We are beginning the long, sad process of goodbyes here in Panama. Today was the last day of school for Zoe and Haley. I arranged to bring in cupcakes for Zoe’s classmates so yesterday we made them from scratch and I took them in today. The class was throwing a party for Zoe. Clearly they really enjoyed having her in class. There were sweet notes on the whiteboard, a crown, pop and cheetos and then gifts (including raisins. what?) and notes and money (the money part was strange too). They gave her a big box of chocolates and her teacher gave her an outfit. One of the boys made her a traditional Panamanian hairpiece, which her teacher told me was “very expensive”. They have no reservations talking about costs of stuff like that here. It’s hard to get used to.
It was all incredibly sweet and really meaningful. I thanked all of her teachers and the Directora (the Principal). They have been so patient as she learned the language and probably distracted the class on a daily basis. But to hear her speak to her classmates, barking orders in Spanish, you wouldn’t know she was ever the new girl. The class seemed to really enjoy it when Zoe and I spoke to each other in Spanish at the party today teasing each other about who would eat the chocolates at home. Their heads were rotating back and forth between us like it was a tennis match.

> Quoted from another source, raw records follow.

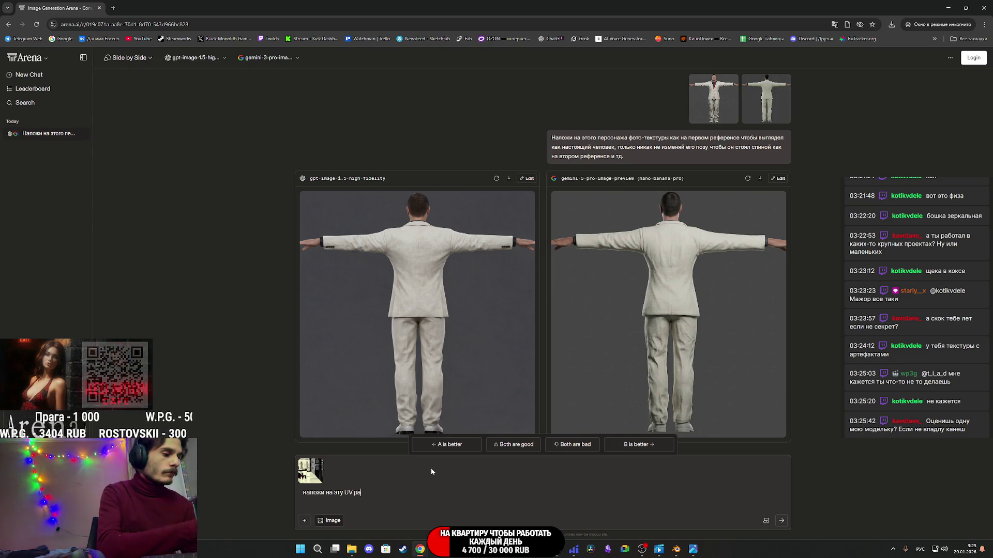
{"action": "type", "text": "зверт"}
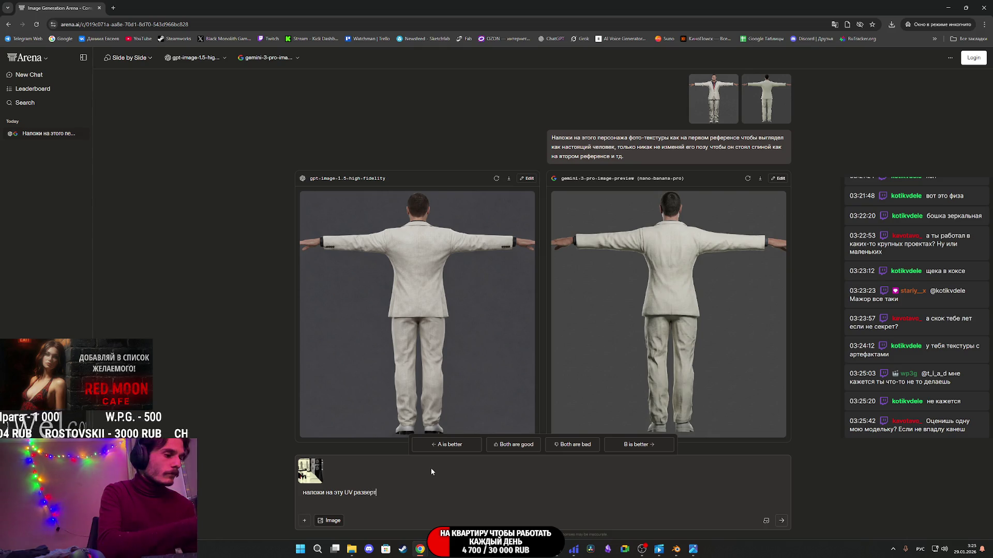
{"action": "type", "text": "ку детализиро"}
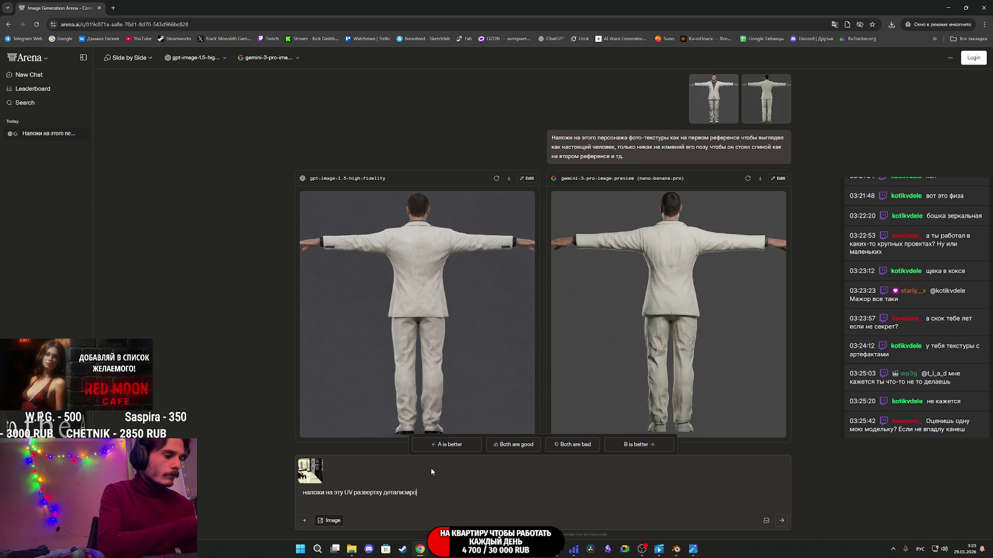
{"action": "type", "text": "ванны"}
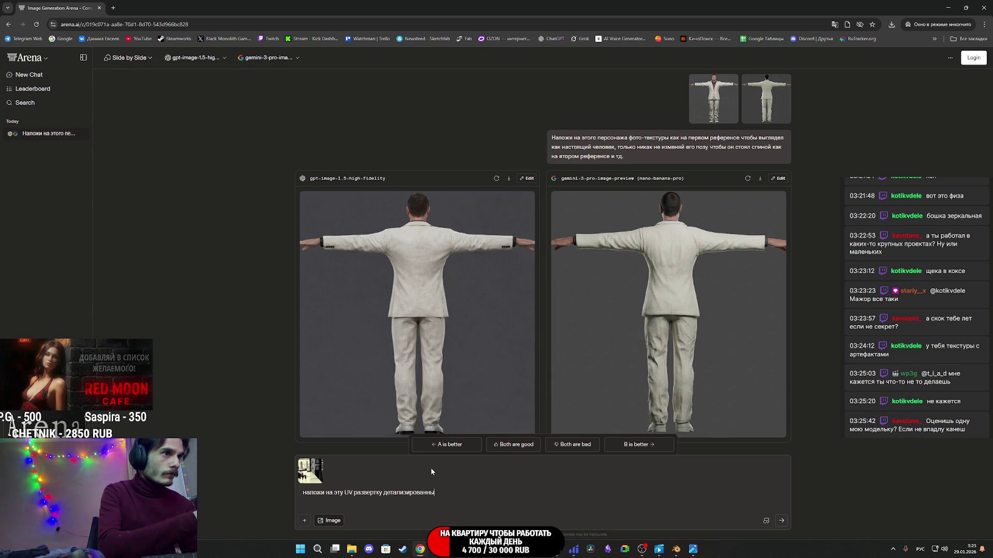
{"action": "type", "text": "е тек"}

Haley was probably more happy to be done with school than Zoe. She did not enjoy it as much as Zoe, probably mostly due to her personality, as well as the different structure in school and more nomadic nature of the middle school students. But Haley made her rounds and said goodbye to teachers and the director and even the PE teacher, whose class she has been skipping for the last 6 months. He even joked around, pretending to cry because she was leaving. Funny man.
Putting the girls in the local school was probably the hardest, and yet most meaningful, thing we’ve done here. We plopped them in a year ago when they knew almost no Spanish. They returned to school (skipping up a grade) after the “summer break” from December to March and they attended pretty much regularly since then. I did what I could to cushion the blows of boredom, confusion, teasing, awkwardness and sweating. I could only stand on the sidelines and try to help them out as they navigated this part of the experience on their own. I know how they felt, based on my own experience when I was 13 living in Spain. But that didn’t really make their day to day lives all that much easier.
But the girls were troopers. They put on their uniforms day after day, headed out in the heat where they were stared at and loved on all at the same time. Dan and I are so proud of both of these girls for how much they learned and how much they persevered. I tell them that it will never be that hard again, that they now have the language skills so the next school we put them in (likely in Mexico) will be infinitely easier.
But for now, we’ll have a much needed break as we prepare to pack up and head north for new territory. We still have a lot of goodbyes left to say but the public school chapter is all done. Two thumbs up for the gringa girls. You survived a year of public school in Pedasi, Panama.